**Consigne écrite 1:** Dans le commentaire sur Marassa y la nada, à quel événement aboutit le voyage politique et historique ?
**Consigne écrite 2:** Signalez chaque ligne de la liste où figure la chaîne « qUnion », en tenant compte de la casse.

**Extrait du texte:**
=-=-=-=-=

Home

MARASSA Y LA NADA (MARASSA ET NÉANT)

Commentaires de Ary Régis, Dir. du département de communication sociale

Faculté des Sciences Humaines (FASCH) de l’UEH – Port-au-Prince,

Quand, il y a deux semaines, j’ai lu Marassa y la nada, le roman d’Alanna pour la première fois, j’étais certain d’une chose : ce n’était pas de ces histoires à l’eau de rose, du type idéal happy end avec qui on vend des faux espoirs à la populace… En effet, c’est une histoire tragique, du début à la fin, mais intercalé des moments d’espoir. C’est donc une histoire réelle telle que vécue par les haïtiens et par les dominicains qui reconnaissent, qu’avec les haïtiens ils sont marassa. C’est aussi une histoire écrite comme une mosaïque de petites histoires vécues par Moira le personnage qui a le point de vue de l’auteur.

Comme cela m’arrive toujours, de faire plusieurs lectures des histoires que j’aime – des fois en changeant l’itinéraire de lecture (par exemple, en commençant par la fin) -, relectures qui me permettent de découvrir toujours des éléments nouveaux enrichissant ma compréhension de l’histoire, j’ai relu Marassa y la nada avant de vous parler ce soir en repérant des points (de départ et d’arrivée) comme on aurait fait pour un voyage. Et justement j’ai découvert deux choses :

  1. qu’il s’agit bien d’un voyage que fait Moira : d’un drame – sa cousine Laura s’est suicidé – à un autre drame – Mara la sœur de Laura s’est donnée la mort, comme pour expier une certaine culpabilité pour la mort de sa sœur.

  2. un voyage que le lecteur (surtout haïtien et dominicain) est invité à faire entre le point de vue haïtien et le point de vue dominicain de la réalité, sur une réalité, une histoire partagée mais particulièrement sur la réalité haïtienne.

Le voyage d’Alanna et de toutes celles et ceux qui lisent Marassa y la nada, est un voyage à plusieurs points de vue :

  • géographique, de l’est à l’ouest de l’île et vice-versa en passant par les montagnes et la frontière de Malpaso (mauvais pas)

  • politique, historique (de l’unification au massacre de 1937)

  • psychologique (affrontant la méfiance, les frustrations)

  • symbolique (de la mort à la vie, de l’esclavage des préjugés à la libération par l’ouverture)

  • spirituel (par l’effort sur soi-même pour découvrir que de cette île émane une force extraordinaire qui unit les deux peuples haïtiens et dominicains)

=-=-=-=-=

**Données fournies:**
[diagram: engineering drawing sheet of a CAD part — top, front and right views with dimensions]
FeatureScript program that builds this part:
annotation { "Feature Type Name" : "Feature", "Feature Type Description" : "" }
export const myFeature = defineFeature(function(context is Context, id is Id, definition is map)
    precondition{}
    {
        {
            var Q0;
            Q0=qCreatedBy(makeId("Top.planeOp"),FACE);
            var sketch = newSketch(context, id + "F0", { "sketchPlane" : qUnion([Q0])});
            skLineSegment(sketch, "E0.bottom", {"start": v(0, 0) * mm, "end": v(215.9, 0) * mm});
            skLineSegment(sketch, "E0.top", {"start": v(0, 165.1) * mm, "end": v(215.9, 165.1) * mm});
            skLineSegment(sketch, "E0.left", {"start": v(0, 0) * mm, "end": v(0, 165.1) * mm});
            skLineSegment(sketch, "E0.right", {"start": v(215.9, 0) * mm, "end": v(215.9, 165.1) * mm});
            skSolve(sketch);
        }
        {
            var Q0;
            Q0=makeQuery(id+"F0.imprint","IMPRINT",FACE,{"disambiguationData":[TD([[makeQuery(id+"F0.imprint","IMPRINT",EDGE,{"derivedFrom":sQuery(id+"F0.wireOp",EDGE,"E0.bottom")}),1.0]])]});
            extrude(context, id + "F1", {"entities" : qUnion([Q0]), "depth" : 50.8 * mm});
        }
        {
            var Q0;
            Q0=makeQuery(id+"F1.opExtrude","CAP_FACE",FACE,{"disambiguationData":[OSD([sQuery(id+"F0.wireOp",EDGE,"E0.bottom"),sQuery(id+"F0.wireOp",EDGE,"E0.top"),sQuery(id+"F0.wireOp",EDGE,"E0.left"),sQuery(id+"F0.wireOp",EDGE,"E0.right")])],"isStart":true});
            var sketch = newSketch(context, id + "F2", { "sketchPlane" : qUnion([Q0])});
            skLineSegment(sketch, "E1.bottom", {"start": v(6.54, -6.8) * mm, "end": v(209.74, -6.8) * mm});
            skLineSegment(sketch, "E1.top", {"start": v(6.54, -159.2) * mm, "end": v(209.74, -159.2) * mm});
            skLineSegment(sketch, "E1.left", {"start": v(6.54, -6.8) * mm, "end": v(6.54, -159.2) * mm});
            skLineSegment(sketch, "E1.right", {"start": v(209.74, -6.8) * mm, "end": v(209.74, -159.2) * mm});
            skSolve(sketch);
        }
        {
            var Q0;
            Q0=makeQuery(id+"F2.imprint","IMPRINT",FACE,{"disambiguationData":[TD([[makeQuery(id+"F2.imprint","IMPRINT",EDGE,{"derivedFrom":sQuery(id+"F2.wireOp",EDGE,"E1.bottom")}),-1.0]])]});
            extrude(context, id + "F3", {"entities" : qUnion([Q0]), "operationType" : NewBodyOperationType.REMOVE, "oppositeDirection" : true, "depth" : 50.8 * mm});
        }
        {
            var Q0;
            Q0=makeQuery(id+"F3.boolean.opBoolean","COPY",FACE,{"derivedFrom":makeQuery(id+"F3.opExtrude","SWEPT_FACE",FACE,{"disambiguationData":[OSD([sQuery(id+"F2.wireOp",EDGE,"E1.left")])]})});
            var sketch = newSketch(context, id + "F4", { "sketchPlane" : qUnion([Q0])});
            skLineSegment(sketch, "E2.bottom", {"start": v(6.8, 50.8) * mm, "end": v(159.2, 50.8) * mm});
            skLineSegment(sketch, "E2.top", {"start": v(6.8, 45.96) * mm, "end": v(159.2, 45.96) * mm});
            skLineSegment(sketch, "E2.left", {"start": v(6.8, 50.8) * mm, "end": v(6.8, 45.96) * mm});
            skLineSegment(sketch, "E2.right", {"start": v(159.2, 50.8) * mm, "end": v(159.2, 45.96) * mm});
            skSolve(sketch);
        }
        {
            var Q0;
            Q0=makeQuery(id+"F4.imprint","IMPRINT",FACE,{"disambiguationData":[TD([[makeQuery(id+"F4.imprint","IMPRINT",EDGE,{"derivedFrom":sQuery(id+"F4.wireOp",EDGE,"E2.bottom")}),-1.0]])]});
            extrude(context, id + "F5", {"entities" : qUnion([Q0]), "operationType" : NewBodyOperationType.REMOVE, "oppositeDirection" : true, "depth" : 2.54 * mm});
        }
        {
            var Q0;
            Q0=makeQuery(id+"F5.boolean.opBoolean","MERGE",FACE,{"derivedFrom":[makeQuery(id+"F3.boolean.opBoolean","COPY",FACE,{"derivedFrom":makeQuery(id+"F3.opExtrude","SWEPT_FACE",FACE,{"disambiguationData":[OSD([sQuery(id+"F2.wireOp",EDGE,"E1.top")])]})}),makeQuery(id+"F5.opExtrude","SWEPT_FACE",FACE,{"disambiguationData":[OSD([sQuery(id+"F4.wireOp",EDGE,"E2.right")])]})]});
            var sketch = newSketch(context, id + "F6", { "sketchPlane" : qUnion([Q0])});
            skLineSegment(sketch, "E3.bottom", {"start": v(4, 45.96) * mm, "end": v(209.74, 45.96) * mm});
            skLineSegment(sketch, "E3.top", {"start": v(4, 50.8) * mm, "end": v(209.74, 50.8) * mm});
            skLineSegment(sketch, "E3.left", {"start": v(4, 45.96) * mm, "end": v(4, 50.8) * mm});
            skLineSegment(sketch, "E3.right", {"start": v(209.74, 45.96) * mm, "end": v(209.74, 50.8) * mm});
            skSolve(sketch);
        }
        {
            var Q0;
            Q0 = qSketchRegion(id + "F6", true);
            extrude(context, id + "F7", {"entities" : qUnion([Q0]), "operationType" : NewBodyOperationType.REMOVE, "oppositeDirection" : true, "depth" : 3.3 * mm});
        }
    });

=-=-=-=-=

**Réponse complète 1:** Au massacre de 1937.

**Réponse complète 2:**
            var sketch = newSketch(context, id + "F0", { "sketchPlane" : qUnion([Q0])});
            extrude(context, id + "F1", {"entities" : qUnion([Q0]), "depth" : 50.8 * mm});
            var sketch = newSketch(context, id + "F2", { "sketchPlane" : qUnion([Q0])});
            extrude(context, id + "F3", {"entities" : qUnion([Q0]), "operationType" : NewBodyOperationType.REMOVE, "oppositeDirection" : true, "depth" : 50.8 * mm});
            var sketch = newSketch(context, id + "F4", { "sketchPlane" : qUnion([Q0])});
            extrude(context, id + "F5", {"entities" : qUnion([Q0]), "operationType" : NewBodyOperationType.REMOVE, "oppositeDirection" : true, "depth" : 2.54 * mm});
            var sketch = newSketch(context, id + "F6", { "sketchPlane" : qUnion([Q0])});
            extrude(context, id + "F7", {"entities" : qUnion([Q0]), "operationType" : NewBodyOperationType.REMOVE, "oppositeDirection" : true, "depth" : 3.3 * mm});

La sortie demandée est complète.